Sei nicht eine solche Mimose! Die Metapher für einen allzu empfindsamen Menschen scheint gut gewählt: Kaum lässt man einen Blumentopf mit einer Mimosa pudica aus geringer Höhe sacht auf den Boden fallen, schon kringeln sich die Blätter der „Schamhaften“ ein. Aber seltsam: Wiederholt man den Vorgang mehrere Male, bleiben die Blätter offen. Weil die Pflanze motorisch erschöpft ist? Offenbar nicht, denn wenn man ihr einen neuartigen Schrecken verpasst und sie schüttelt, krampfen sich die Blätter wieder zusammen. Aus menschlicher Sicht eine klare Sache:

Die Mimose hat sich an das Fallen gewöhnt und gelernt, dass sie dabei nicht in Gefahr ist. Aber beim Schütteln, das sie noch nicht kennt, geht die Pflanze lieber auf Nummer sicher. Sich gewöhnen, lernen, vorsichtig sein: Solche kognitiven Fähigkeiten haben nur Wesen, die über ein Bewusstsein verfügen. Dass auch Pflanzen dazu gehören, davon wollen die „Pflanzen-Neurobiologen“ die Welt seit 2006 mit solchen Experimenten überzeugen. Ihre faszinierenden Thesen haben sie zu Lieblingen der Medienwelt gemacht. Dabei steckt schon im Namen ihres Forschungszweiges ein Widerspruch: Was Pflanzen definitiv fehlt, sind eben Nervenzellen.

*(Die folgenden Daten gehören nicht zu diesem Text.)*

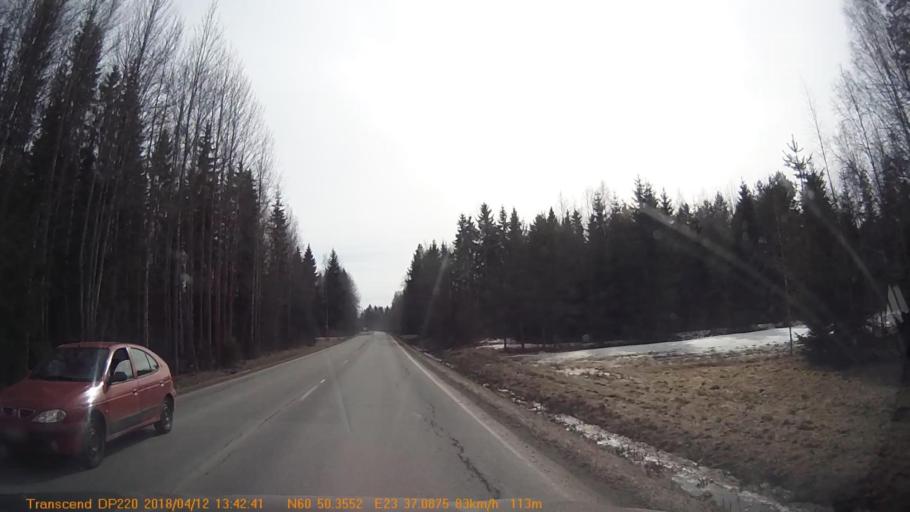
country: FI
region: Haeme
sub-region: Forssa
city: Forssa
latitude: 60.8385
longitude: 23.6181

Der Aufwand lohnt sich nicht

Hier hakt nun eine Gruppe von acht Biologen um Lincoln Taiz in ihrem Essay ein („Trends in Plant Science“, 3. 7.): Es habe sich klar erwiesen, dass für das Auftreten von Bewusstsein eine Reihe von Schwellen zu überschreiten sind. Nur vielzellige Tiere mit hoch entwickelten Sinnesorganen und einem komplexen, im Hirn gebündelten Zentralnervensystem kommen dafür infrage: Wirbeltiere, Gliederfüßer (wie Insekten oder Krabben) und Tintenfische. Für mentale Bilder, emotionale Reaktionen und Lernfähigkeit brauche es „Millionen von Neuronen und Milliarden von Synapsen, die sich zum Netzwerk formen“ – ein ungeheurer Aufwand, den Pflanzen nicht brauchen.